Saturday, June 14, 2008

I can't describe how inside her head I feel

'Please let him come, and give me the resilience & guts to make him respect me, be interested, and not to throw myself at him with loudness or hysterical yelling; calmly, gently, easy baby easy. He is probably strutting the backs among crocuses now with seven Scandinavian mistresses. And I sit, spiderlike, waiting, here, home; Penelope weaving webs of Webster, turning spindles of Tourneur. Oh, he is here; my black marauder; oh hungry hungry. I am so hungry for a big smashing creative burgeoning burdened love: I am here; I wait; and he plays on the banks of the river Cam like a casual faun'.

What is reality and how can it be confronted?'

Im re reading the Bell Jar, it amazes me how much I see myself in these characters, particually in the Bell Jar and cassie out of skins. how you constantly go over things in your mind, to the extent where you dont no if you altered what your perception of reality is. you go over every detail and dont no which way to think, in the end i decide it best not to think about it at all, but then you feel completely blank. I finally saw my friends last nite, my high school friends, it wasnt for long but I cant describe how good it made me feel it completely regrounds me and makes me feel like nothing has changed and that there will only be problems so long as I let there be.
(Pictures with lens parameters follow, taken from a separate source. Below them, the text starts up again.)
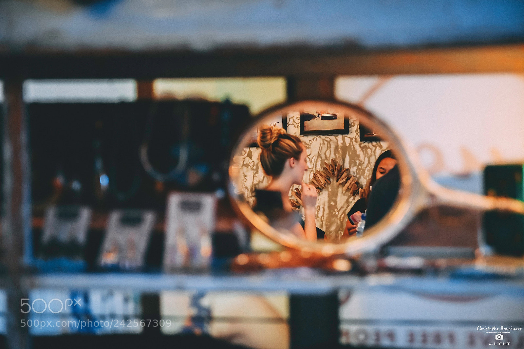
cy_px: 174
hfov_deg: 27.0
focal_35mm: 75
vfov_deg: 18.2
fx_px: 1091
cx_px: 262
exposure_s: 1/160
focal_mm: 50
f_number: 2.8
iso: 5000
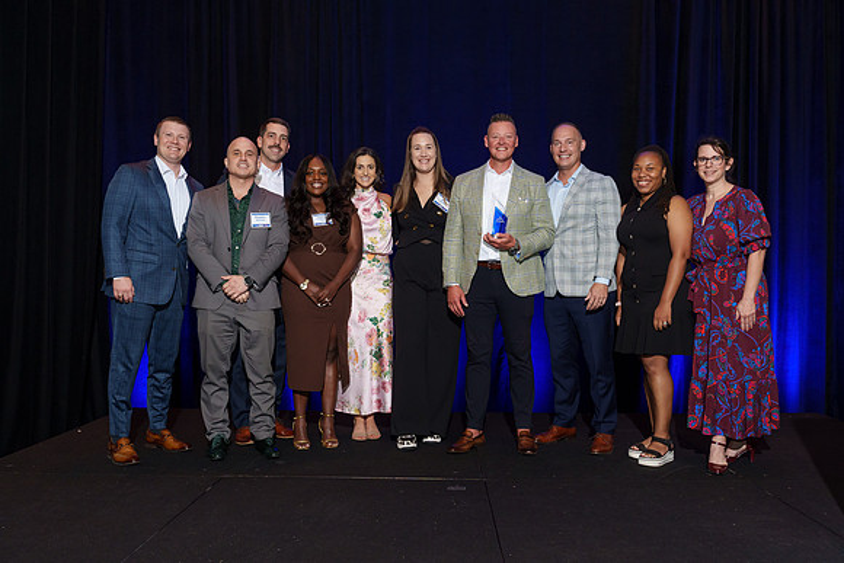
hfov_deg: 58.2
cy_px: 288
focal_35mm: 32
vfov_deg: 40.7
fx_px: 759
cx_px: 422
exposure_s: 1/80
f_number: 5
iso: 1000
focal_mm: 30
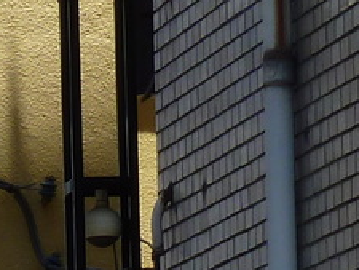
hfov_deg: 3.5
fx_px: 5749
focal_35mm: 554
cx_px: -890
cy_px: 582
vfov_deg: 2.7
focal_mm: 12.8
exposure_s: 1/320
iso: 80
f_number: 4.2
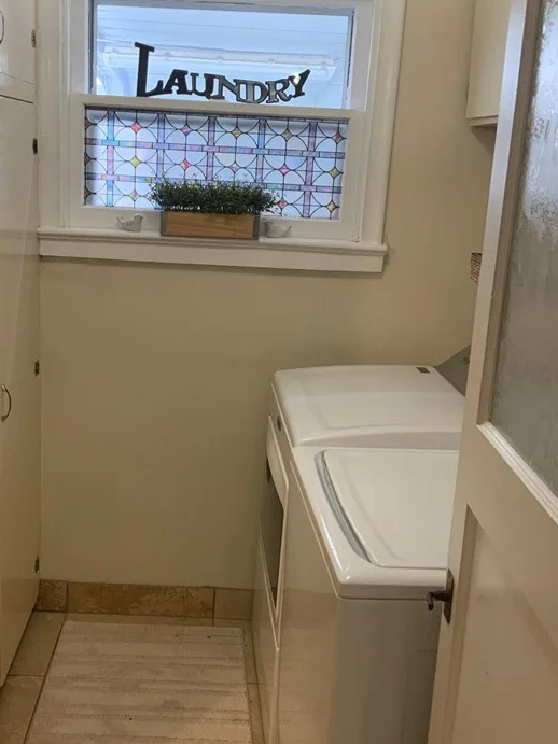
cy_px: 382
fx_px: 924
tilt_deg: -14.4
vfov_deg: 43.9
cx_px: 222
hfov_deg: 33.5
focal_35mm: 43
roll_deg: -2.4
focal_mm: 3
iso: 100
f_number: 1.8
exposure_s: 1/60
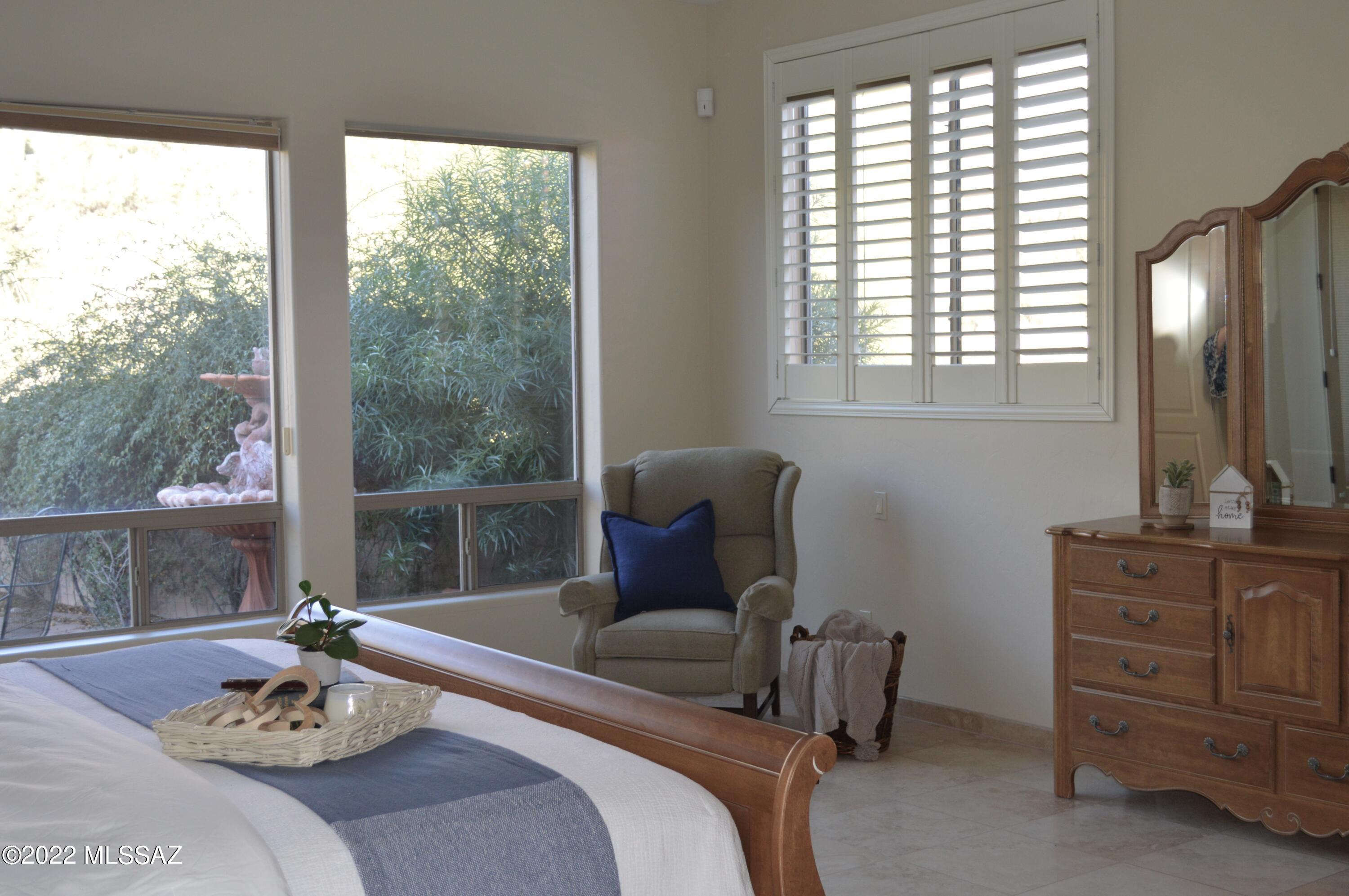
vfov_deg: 31.8
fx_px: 1572
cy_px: 448
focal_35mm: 42
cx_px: 674
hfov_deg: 46.4
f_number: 4.5
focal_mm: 28
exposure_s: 1/80
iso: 400
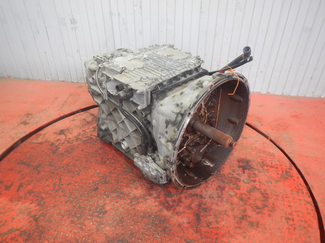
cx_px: 162
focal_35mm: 28
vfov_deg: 49.7
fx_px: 263
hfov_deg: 63.4
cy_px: 122
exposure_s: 1/30
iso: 320
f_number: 3.9
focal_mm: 5
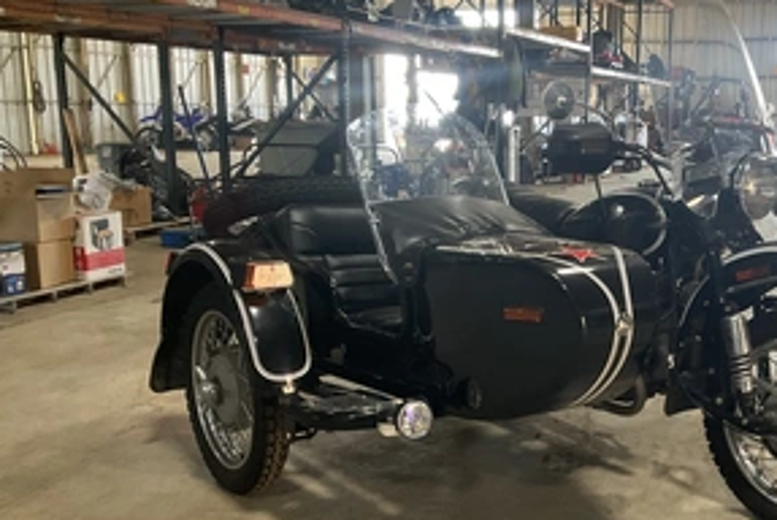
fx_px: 907
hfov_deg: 45.7
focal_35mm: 42
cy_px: 317
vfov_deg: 31.9
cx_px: 514
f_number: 1.8
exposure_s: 1/60
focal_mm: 3
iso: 100
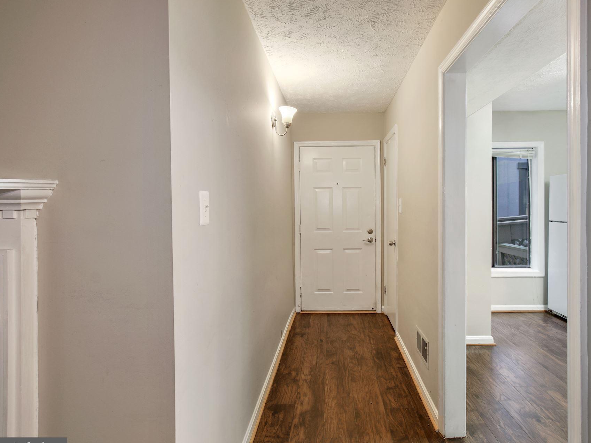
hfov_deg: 90.4
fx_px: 290
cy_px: 230
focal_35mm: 17
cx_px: 340
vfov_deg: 74.7
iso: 200
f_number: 8
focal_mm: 10
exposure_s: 1.3
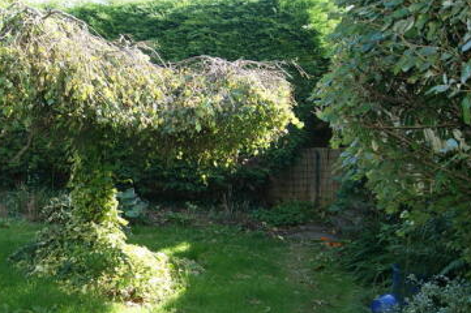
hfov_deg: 39.0
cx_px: 102
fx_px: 640
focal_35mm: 49
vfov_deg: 27.2
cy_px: 224
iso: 100
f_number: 4.5
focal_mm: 18
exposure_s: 1/160
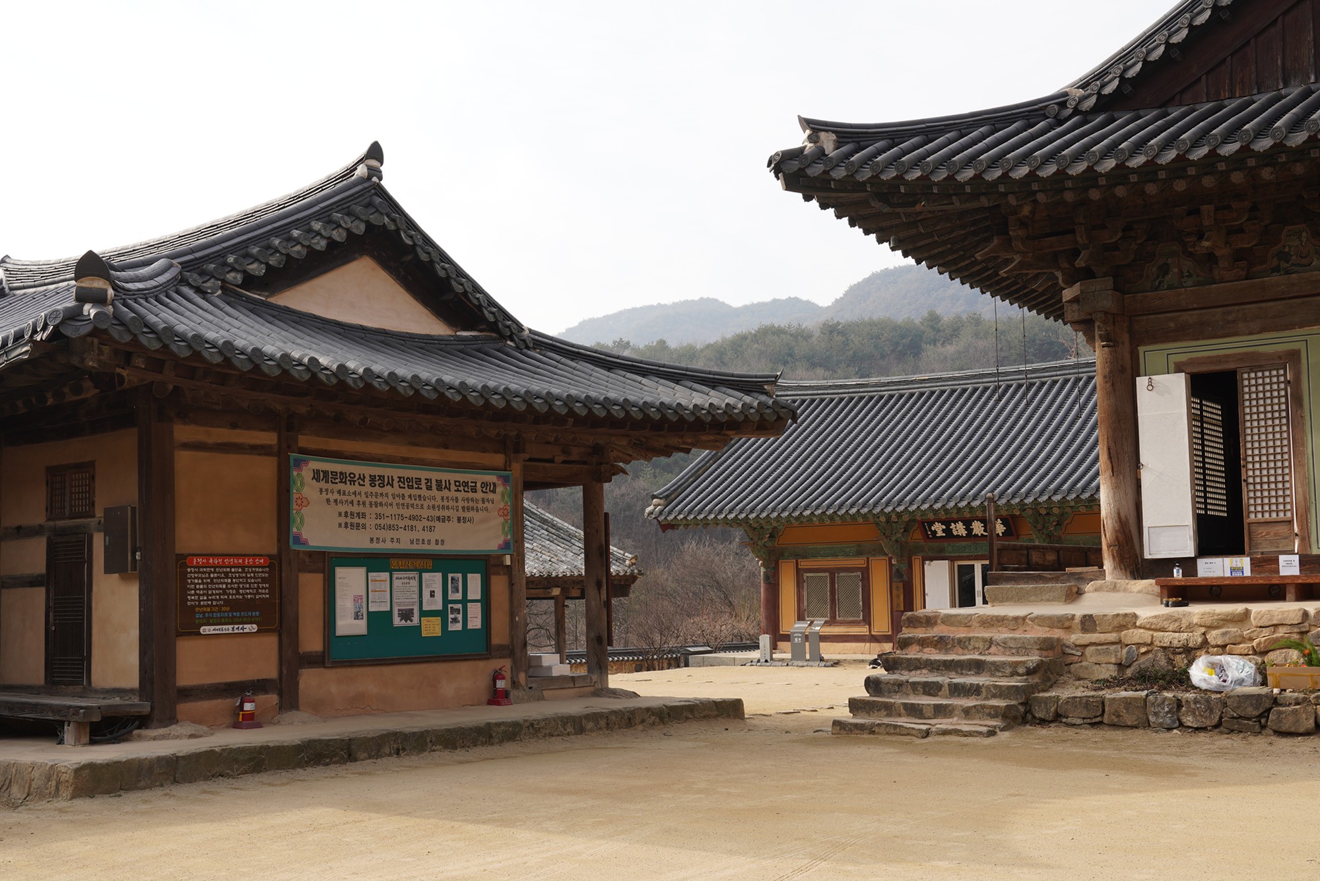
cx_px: 660
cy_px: 440
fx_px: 1467
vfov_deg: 33.4
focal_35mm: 40
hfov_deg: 48.5
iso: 200
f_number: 13
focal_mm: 40
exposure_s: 1/100
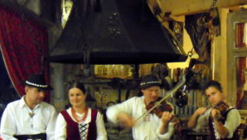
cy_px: 154
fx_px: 491
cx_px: 206
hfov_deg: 27.5
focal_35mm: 75
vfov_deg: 15.7
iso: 1600
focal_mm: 7.3
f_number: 3.2
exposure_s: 1/5
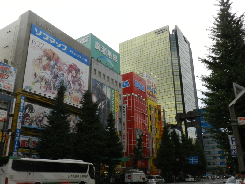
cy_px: 92
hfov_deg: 56.8
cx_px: 122
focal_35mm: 32
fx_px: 226
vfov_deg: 44.2
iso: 800
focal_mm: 5.6
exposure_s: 1/1000
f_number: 5.6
Having said that watching Sex and the City was way to emotional to watch after having just broken off a relationship, but I still value what we had and my friends. Ahh I could make this a bit more poetic but I cant even rap my own head around what Im feeling.

The main thing I got out of the Bell Jar is how Sylvia Plath explores the idea of your own silence, and how defening it can become. Happens all to much over the past few months. That you have the potential to drive yourself insane, and honestely after reading this book the first time I thought about it alot. About shouting out in public, in living reality as if it were a dream and posing actions without considering the reaction or consequence. On tuesday Robbie wanted to take a photo of me and as usual I wouldnt let him. Im constantly striving for this ultimate image of myself, the way people percieve me, envisioning myself as a THING and I dont think Im ever going to get there. these little struggles are the interesting part. I feel beautiful lying here on a blanket on the floor in front of my heater with my mac and the Bell jar, but im distancing myself from people again.
Dad gave me a big talk, its all about relationships he said. So I want to work on my relationships with people as much as possible. Not in a fake way but relise that they are of more importance, good things will come of a good relationship not the other way around.